Winter coat interlining

My sewing machine is back! I finally called on Friday after it had been gone more than a week and was told it was "next in the line". Sure enough, they called on Saturday to say it was fixed and I prevailed upon a different friend to drive me over there to get it. In fact, the weather was so mild, I could have gone on my bike with the trailer but since he was willing to drive me, I took him up on it.
she's back!
Here's my baby on the stairs to go up. It turned out that the bobbin case was the culprit - it needed an adjustment because every so often (every six inches of sewing), the needle would strike a part of the bobbin case when it went down into the bobbin area and so break the thread that way. I have now sewed for a while and there have been no broken threads! I am so relieved. It was really getting to me, I can tell you.
frayed fabric
Here's a close up of the fabric and you can see how loosely woven and ravelly it is. (My spell check didn't recognize "ravelly" so I looked it up and it is a word - just not very well known.) This is why I am backing each piece with lining - or interlining we shall call it. Someone suggested in the comments that I consider lining it with flannel to make it warmer and that is certainly an option. However, flannel would also make the coat heavier and more bulky and I thought I would go for a lighter weight option. I can always add a sweater underneath on a colder day for warmth. And I planned this coat to be worm only to about minus 10C.
tailor's tacks
When I started cutting out the pieces, I thought that I would have a hard time making notches and that chalk marking wouldn't show up for the dots. So I made some (elaborate for me) tailor's tacks for both notches and dots. Then, when I cut out the interlining pieces, I realized that I could easily cut notches and make chalk marks on that fabric so all the tacks were for naught.
interfaced pieces
Here are all the pieces with fused interfacing - the front, front facing and both collar sections. I think the main seams I will have to trim will be the shoulder seams and I will use a zigzag on those and hope the threads won't eventually pull away.
I went through my stash of linings and found several pieces in the same colourways as the coat. The grey piece on the far right is what I am using to line the coat itself.
For the interlining (which will not be seen) I ended up getting the two back pieces out of the mauve, the side fronts and side backs out of the blue and the sleeves out of a pale green. I have almost finished sewing all those pieces together and it is a pain. The loosely woven wooly stuff moves all over the place and seems to grow as I move down one edge of it. I have to keep stuffing the excess under the needle so the fabric piece doesn't end up a foot longer than the interlining piece. But it is almost done so I can say I've been successful.

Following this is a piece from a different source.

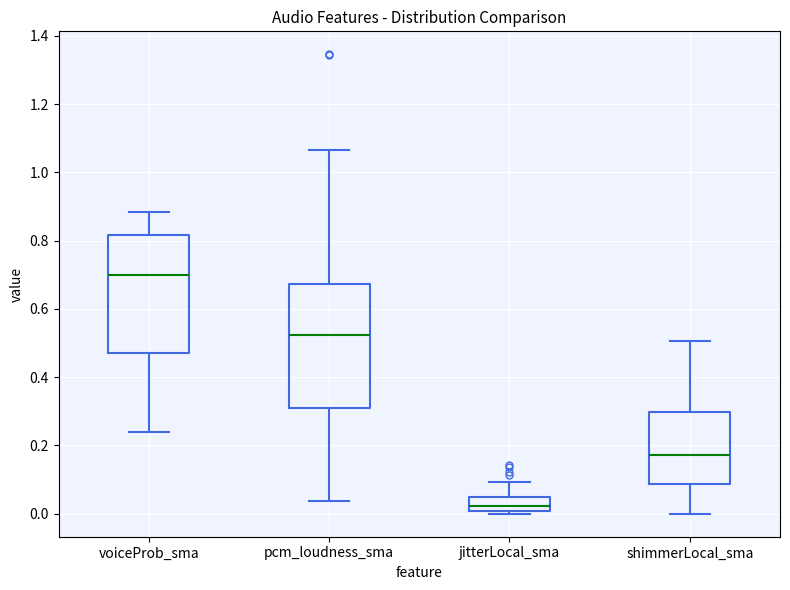

Which box is the tallest, from its lower edge to its upper edge?

pcm_loudness_sma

Once I have finished attaching the interlining to the two backs, two sleeves and four sides, then I can start putting the coat itself together.


Linda said...

So glad you got your machine back. I would be nuts not being able to sew. I love your fabric. Great colors. I bet it is ravelly!

Sandy said...

Yea for you! I'm glad your machine is back and fixed!

ML said...

Ahhhhh!!! I can't wait to see the jacket. I'm so glad you got your machine fixed and it's back home safe and sound.

Anonymous said...

Julia, so glad your machine is back and running. I kept thinking if only you lived within reach from me....oh what fun that would be!LOL.
I have been meaning to tell you about KASHA lining. I have only just learnt about it myself. Apparently, it is used in garments where extra protection from the 'elements' is desired.
Also for your next project, please consider using silk organza for underlining. Silk will keep out the cold and is lightweight as you know.
Sorry about this late 'revelation'....LOL..but I have been unwell but am now feeling better.
Love to watch your projects emerging.
Heather (shesewssilkknots)

JuliaR said...

Thanks Linda! When Peter was late coming home last night, I got a whole LOT more done. New blog post coming up as soon as I do some cooking, put up and trim the tree, and go mark an exam! i.e. maybe tomorrow. :)

Sandy, I am so happy my machine is back AND working, I can't express it strongly enough.

ML, thanks for your constant readership, I really appreciate knowing that you are out there.

Heather, thanks for the tips. I would consider silk organza if I spent any money on the other fabric but I have fallen into the bad habit of buying inexpensive fabric and cannot justify spending more money on the underpinnings. Maybe if (when) I get this job I've applied for, I will spend more time and money on each project, instead of making many cheap projects. Glad to hear you are feeling better.